[[ Stored data, beginning ]]

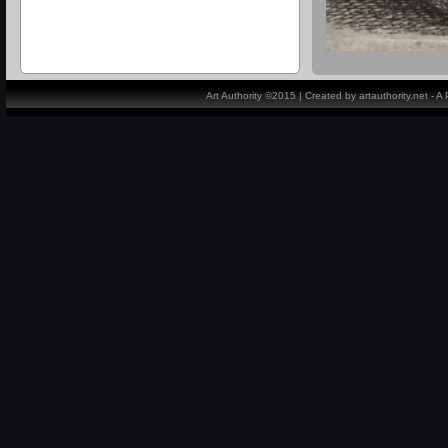
Art Authority ©2015 | Created by artauthority.net - 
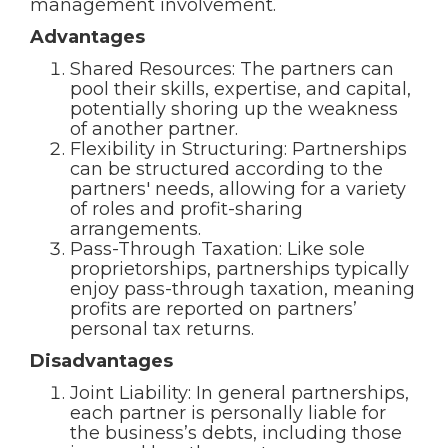
management involvement.
Advantages
Shared Resources: The partners can
pool their skills, expertise, and capital,
potentially shoring up the weakness
of another partner.
Flexibility in Structuring: Partnerships
can be structured according to the
partners' needs, allowing for a variety
of roles and profit-sharing
arrangements.
Pass-Through Taxation: Like sole
proprietorships, partnerships typically
enjoy pass-through taxation, meaning
profits are reported on partners’
personal tax returns.
Disadvantages
Joint Liability: In general partnerships,
each partner is personally liable for
the business’s debts, including those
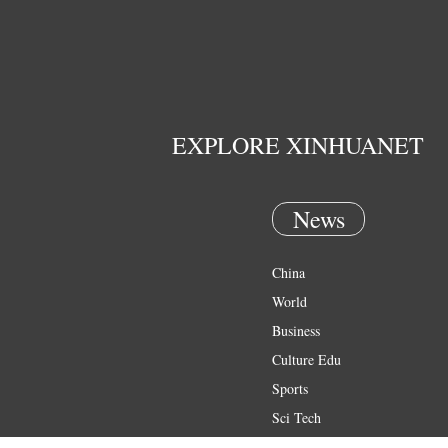
EXPLORE XINHUANET
News
China
World
Business
Culture Edu
Sports
Sci Tech
Health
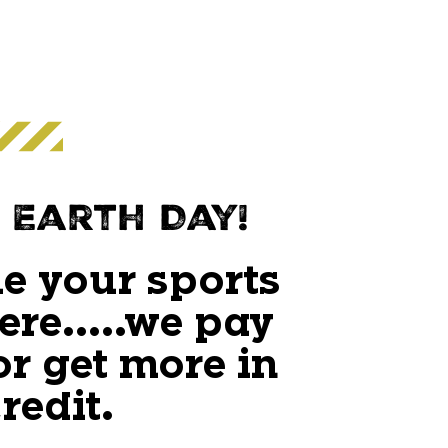
 Earth Day!
e your sports
ere.....we pay
or get more in
redit.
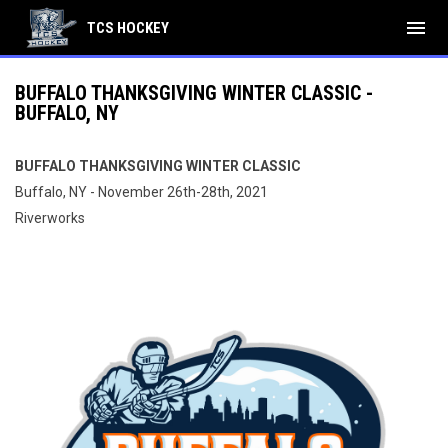
menu
TCS HOCKEY
BUFFALO THANKSGIVING WINTER CLASSIC -
BUFFALO, NY
BUFFALO THANKSGIVING WINTER CLASSIC
Buffalo, NY - November 26th-28th, 2021
Riverworks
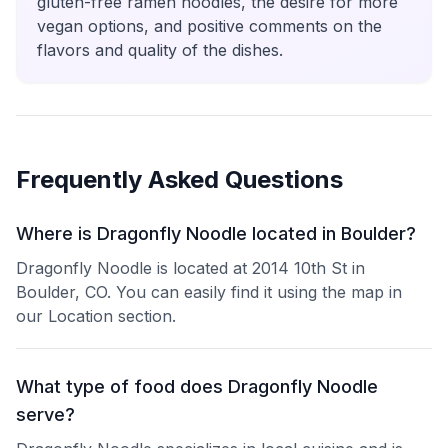
gluten-free ramen noodles, the desire for more
vegan options, and positive comments on the
flavors and quality of the dishes.
Frequently Asked Questions
Where is Dragonfly Noodle located in Boulder?
Dragonfly Noodle is located at 2014 10th St in
Boulder, CO. You can easily find it using the map in
our Location section.
What type of food does Dragonfly Noodle
serve?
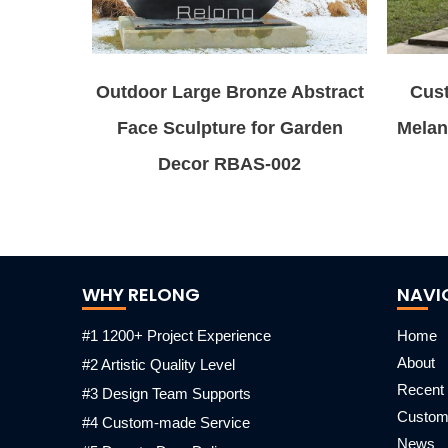
Outdoor Large Bronze Abstract
Cus
Face Sculpture for Garden
Melan
Decor RBAS-002
WHY RELONG
NAVI
#1 1200+ Project Experience
Home
About
#2 Artistic Quality Level
Recent 
#3 Design Team Supports
Custo
#4 Custom-made Service
News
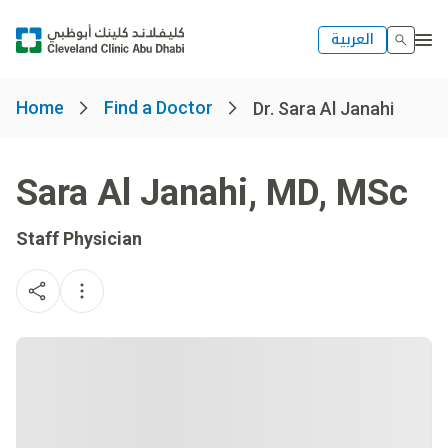
العربية
Home
Find a Doctor
Dr. Sara Al Janahi
Sara Al Janahi
,
MD, MSc
Staff Physician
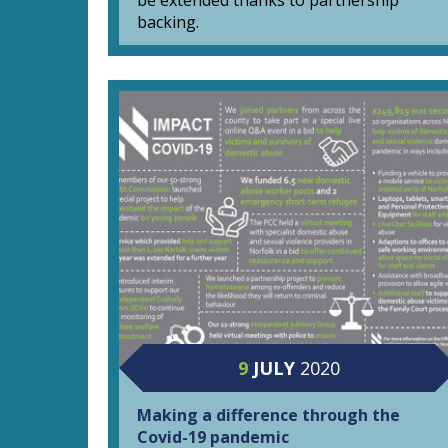
be extended thanks to partnership
backing.
9
JULY
2020
Making a difference through the
Covid-19 pandemic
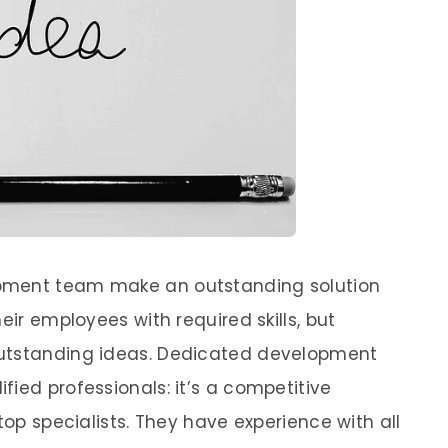
pment team make an outstanding solution
eir employees with required skills, but
outstanding ideas. Dedicated development
ied professionals: it’s a competitive
top specialists. They have experience with all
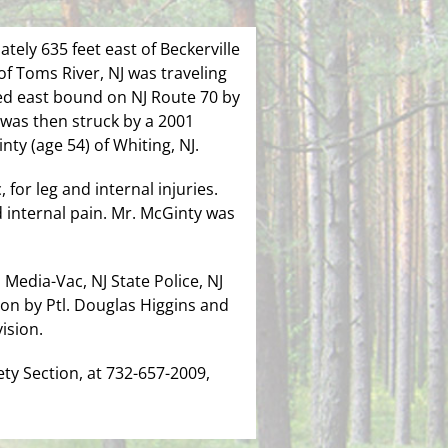
tely 635 feet east of Beckerville
of Toms River, NJ was traveling
ed east bound on NJ Route 70 by
 was then struck by a 2001
ty (age 54) of Whiting, NJ.
for leg and internal injuries.
 internal pain. Mr. McGinty was
Media-Vac, NJ State Police, NJ
on by Ptl. Douglas Higgins and
ision.
ty Section, at 732-657-2009,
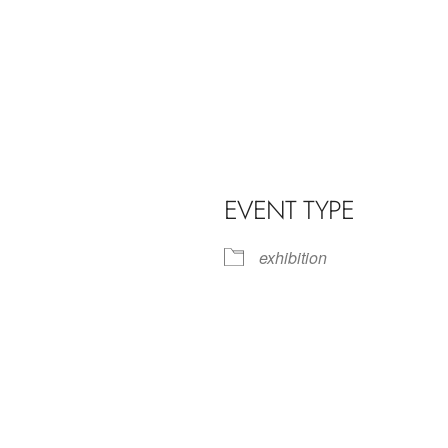
EVENT TYPE
exhibition
iCalendar
Office 365
Outl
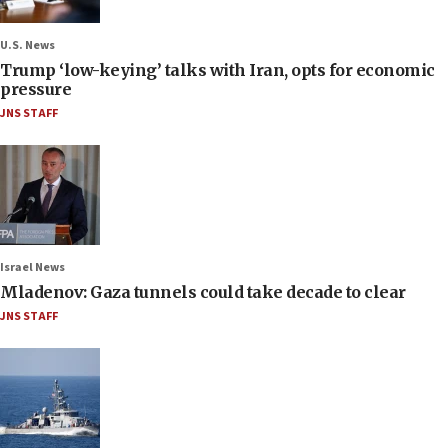
U.S. News
Trump ‘low-keying’ talks with Iran, opts for economic
pressure
JNS STAFF
Israel News
Mladenov: Gaza tunnels could take decade to clear
JNS STAFF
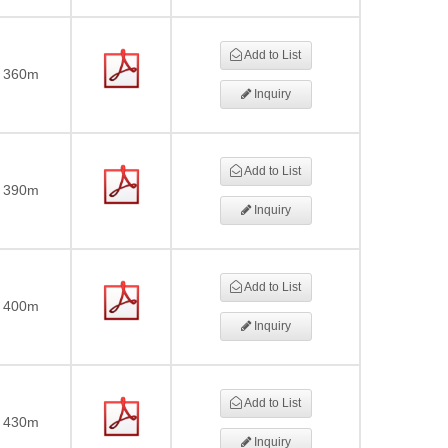
Add to List
360m
Inquiry
Add to List
390m
Inquiry
Add to List
400m
Inquiry
Add to List
430m
Inquiry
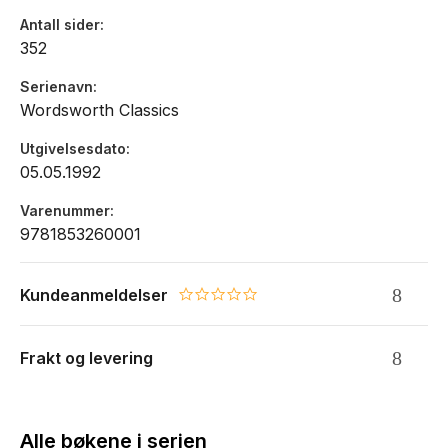
Antall sider
352
Serienavn
Wordsworth Classics
Utgivelsesdato
05.05.1992
Varenummer
9781853260001
Kundeanmeldelser
0.0 star rating
Frakt og levering
Alle bøkene i serien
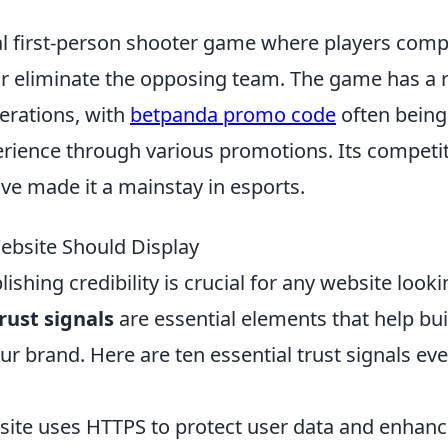
cal first-person shooter game where players com
or eliminate the opposing team. The game has a r
erations, with
betpanda promo code
often being
rience through various promotions. Its competit
ve made it a mainstay in esports.
Website Should Display
lishing credibility is crucial for any website looki
rust signals
are essential elements that help bui
r brand. Here are ten essential trust signals eve
ite uses HTTPS to protect user data and enhan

[[ Stored data, end ]]

Brief:
The lines to return run from the line containing "ied professionals: it’s a competitive" through the last line of the records. Give them exactly, omitting pictures.

Answer for this exercise:
ied professionals: it’s a competitive
top specialists. They have experience with all
tely 635 feet east of Beckerville
of Toms River, NJ was traveling
ed east bound on NJ Route 70 by
 was then struck by a 2001
ty (age 54) of Whiting, NJ.
for leg and internal injuries.
 internal pain. Mr. McGinty was
Media-Vac, NJ State Police, NJ
on by Ptl. Douglas Higgins and
ision.
ty Section, at 732-657-2009,
EVENT TYPE
exhibition
iCalendar
Office 365
Outl
U.S. News
Trump ‘low-keying’ talks with Iran, opts for economic
pressure
JNS STAFF
Israel News
Mladenov: Gaza tunnels could take decade to clear
JNS STAFF
Add to List
360m
Inquiry
Add to List
390m
Inquiry
Add to List
400m
Inquiry
Add to List
430m
Inquiry
Antall sider
352
Serienavn
Wordsworth Classics
Utgivelsesdato
05.05.1992
Varenummer
9781853260001
Kundeanmeldelser
0.0 star rating
Frakt og levering
Alle bøkene i serien
cal first-person shooter game where players com
or eliminate the opposing team. The game has a r
erations, with
betpanda promo code
often being
rience through various promotions. Its competit
ve made it a mainstay in esports.
Website Should Display
lishing credibility is crucial for any website looki
rust signals
are essential elements that help bui
r brand. Here are ten essential trust signals eve
ite uses HTTPS to protect user data and enhan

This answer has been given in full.